Седовласая помещица, как и 20 лет назад, не дает себе покоя: ездит смотреть озимь, просит прислать из столицы шерсти и кормового горошку, принимает и наставляет старост, рассуждает о давно выросших детях:
«Тяжело видеть, что сын только и думает, как бы ему уехать от матери поскорее, что ему не нужно ее участия; что она даже в тягость и что вместо утешения от беседы с матерью дал бы бог скорее избавиться от ее присутствия — я это чувствую, тем более понимаю, что по несчастию то же самое сама испытывала в отношении к своим родителям. Но мои родители, ты сам знаешь, то ли были для меня, что я для моих детей?

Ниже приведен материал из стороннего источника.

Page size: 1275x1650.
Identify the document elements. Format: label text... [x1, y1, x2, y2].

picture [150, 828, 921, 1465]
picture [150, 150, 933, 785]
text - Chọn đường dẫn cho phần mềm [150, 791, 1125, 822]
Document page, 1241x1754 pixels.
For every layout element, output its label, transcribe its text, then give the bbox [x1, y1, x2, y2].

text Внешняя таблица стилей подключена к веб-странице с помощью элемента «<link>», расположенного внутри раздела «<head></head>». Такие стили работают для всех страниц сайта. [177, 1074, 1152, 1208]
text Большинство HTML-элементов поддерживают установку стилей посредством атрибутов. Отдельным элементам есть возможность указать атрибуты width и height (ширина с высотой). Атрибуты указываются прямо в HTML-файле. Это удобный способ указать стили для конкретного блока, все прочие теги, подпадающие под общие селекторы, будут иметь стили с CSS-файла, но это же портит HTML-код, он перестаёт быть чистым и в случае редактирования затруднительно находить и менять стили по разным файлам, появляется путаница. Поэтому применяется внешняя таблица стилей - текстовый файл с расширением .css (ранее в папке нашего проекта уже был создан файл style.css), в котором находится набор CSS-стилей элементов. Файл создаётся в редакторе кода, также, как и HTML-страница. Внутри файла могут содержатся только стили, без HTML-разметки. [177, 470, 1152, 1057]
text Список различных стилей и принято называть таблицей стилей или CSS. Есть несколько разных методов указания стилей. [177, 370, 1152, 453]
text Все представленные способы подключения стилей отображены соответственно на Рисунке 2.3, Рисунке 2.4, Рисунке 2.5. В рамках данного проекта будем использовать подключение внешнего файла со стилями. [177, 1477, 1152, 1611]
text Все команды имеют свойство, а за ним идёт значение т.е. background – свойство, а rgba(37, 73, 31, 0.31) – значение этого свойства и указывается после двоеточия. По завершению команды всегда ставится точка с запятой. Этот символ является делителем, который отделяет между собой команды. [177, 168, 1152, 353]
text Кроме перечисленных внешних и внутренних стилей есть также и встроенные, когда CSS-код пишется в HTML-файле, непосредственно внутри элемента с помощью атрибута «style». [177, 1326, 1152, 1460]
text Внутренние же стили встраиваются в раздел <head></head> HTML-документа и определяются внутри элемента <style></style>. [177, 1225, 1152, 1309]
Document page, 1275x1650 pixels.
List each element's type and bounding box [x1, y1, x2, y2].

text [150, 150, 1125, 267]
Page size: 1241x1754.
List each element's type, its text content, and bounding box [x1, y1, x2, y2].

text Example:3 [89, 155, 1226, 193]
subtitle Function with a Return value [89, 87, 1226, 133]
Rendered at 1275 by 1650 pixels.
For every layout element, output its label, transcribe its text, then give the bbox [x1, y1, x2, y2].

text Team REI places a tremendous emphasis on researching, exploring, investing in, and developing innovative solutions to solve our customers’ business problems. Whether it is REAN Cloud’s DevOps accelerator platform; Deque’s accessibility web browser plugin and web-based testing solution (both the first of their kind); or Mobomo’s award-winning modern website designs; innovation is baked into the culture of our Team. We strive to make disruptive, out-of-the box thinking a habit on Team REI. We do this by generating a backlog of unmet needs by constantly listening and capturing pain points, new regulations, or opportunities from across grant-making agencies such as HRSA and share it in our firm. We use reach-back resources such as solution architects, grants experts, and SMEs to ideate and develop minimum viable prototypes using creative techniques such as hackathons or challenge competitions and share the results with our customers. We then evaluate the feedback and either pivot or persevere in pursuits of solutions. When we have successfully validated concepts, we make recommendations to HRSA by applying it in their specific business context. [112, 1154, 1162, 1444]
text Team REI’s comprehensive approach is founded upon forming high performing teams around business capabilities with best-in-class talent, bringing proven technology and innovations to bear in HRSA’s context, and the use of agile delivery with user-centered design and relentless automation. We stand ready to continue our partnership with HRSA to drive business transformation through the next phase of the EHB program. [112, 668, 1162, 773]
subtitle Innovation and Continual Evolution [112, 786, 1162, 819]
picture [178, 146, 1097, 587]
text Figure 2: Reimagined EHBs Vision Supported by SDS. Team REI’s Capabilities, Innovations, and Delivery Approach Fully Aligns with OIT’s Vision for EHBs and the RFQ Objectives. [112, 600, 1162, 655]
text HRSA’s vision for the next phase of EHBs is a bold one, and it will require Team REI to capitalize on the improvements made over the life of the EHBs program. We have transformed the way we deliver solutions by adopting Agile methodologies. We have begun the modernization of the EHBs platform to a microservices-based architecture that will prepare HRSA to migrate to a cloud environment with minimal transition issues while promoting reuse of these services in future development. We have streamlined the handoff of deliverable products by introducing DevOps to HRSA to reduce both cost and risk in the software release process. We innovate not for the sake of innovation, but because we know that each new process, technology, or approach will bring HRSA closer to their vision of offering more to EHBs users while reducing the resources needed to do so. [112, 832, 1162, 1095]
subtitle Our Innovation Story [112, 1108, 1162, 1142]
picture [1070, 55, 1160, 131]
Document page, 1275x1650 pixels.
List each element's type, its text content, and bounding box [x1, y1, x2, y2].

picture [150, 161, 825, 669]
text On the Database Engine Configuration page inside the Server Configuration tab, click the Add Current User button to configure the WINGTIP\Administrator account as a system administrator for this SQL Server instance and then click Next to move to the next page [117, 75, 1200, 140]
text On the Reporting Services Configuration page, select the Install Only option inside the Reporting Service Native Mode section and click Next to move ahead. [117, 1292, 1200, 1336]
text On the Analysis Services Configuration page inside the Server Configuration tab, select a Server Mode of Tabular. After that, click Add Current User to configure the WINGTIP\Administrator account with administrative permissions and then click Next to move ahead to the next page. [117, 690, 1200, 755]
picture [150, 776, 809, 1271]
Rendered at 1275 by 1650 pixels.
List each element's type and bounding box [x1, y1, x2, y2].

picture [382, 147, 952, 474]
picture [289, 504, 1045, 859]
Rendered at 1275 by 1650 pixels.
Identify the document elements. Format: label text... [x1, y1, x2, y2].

Ты не имеешь права сказать, Левочка,мыинас. Тебя они любят, я, конечно, несерьезнее и побольше их связываю. Я не из того общества, к которому они привыкли; новостей рассказать не могу, рассуждения мои надоели, да и мои советы в тягость; мои речи наводят скуку».
Услышав о нездоровье сына Николиньки, Анна Николаевна хочет к нему в полк, «да он меня не желает». Зато когда Мишиньку, воевавшего на Кавказе, обошли наградой, из деревни в город, к мужу, несется решительное «не грусти, а действуй!», действуй «на Орлова, Аргутинского, Воронцова и даже государя». «За себя хлопотать нельзя, но за сына — это твоя обязанность, тем более что ты имеешь на то все средства. Я Мише не отдам Власово, чтоб он его в карты не проиграл, а за отличное его мужество горой постою… и не отстану от тебя, пока ты не раскричишься за него во все горло так, чтобы на Кавказе услышали твой крик за Мишу и отдали бы ему полную справедливость».
Между тем еще более пожилой адресат письма, многолетний начальник Тайной полиции, видно, все чаще жалуется на свои хворости, а из утешений его супруги мы вдруг узнаем о режиме и образе жизни человека, отвечающего за внутреннюю безопасность страны:
«Мне не нравится, что тебе всякий раз делают клистир. Это средство не натуральное, и я слыхала, что кто часто употребляет его, недолговечен, а ведь тебе надо жить 10 тысяч лет. Берс[176]говорил Николиньке, что у тебя делается боль в животе от сидячей жизни. В этом я отнюдь не согласная. Какая же сидячая жизнь, когда ты всякой день съездишь к графу с Захарьевской к Красному мосту — раз, а иногда и два раза в день; почти всякий вечер бываешь где-нибудь и проводишь время в разговорах, смеешься; следовательно, твоя кровь имеет должное обращение. Выезжать еще больше нельзя; в твои лета оно было бы утомительно. Летом ты через день бываешь в Стрельне… а в городе очень часто ходишь пешком в канцелярию».
Супруги не видятся по нескольку лет: генерала не пускает служба, помещицу — нездоровье и хозяйство. За Дубельтом присматривает родственница, и жена не очень довольна:
«Мне обидно, будто ты без сестры не можешь обойтись три недели, когда без меня обходишься пять лет… А то ведь я так серьезно приревную, — знаешь, по старинному, когда я ревновала тебя в старые годы, — даром, что мне теперь за 50 лет».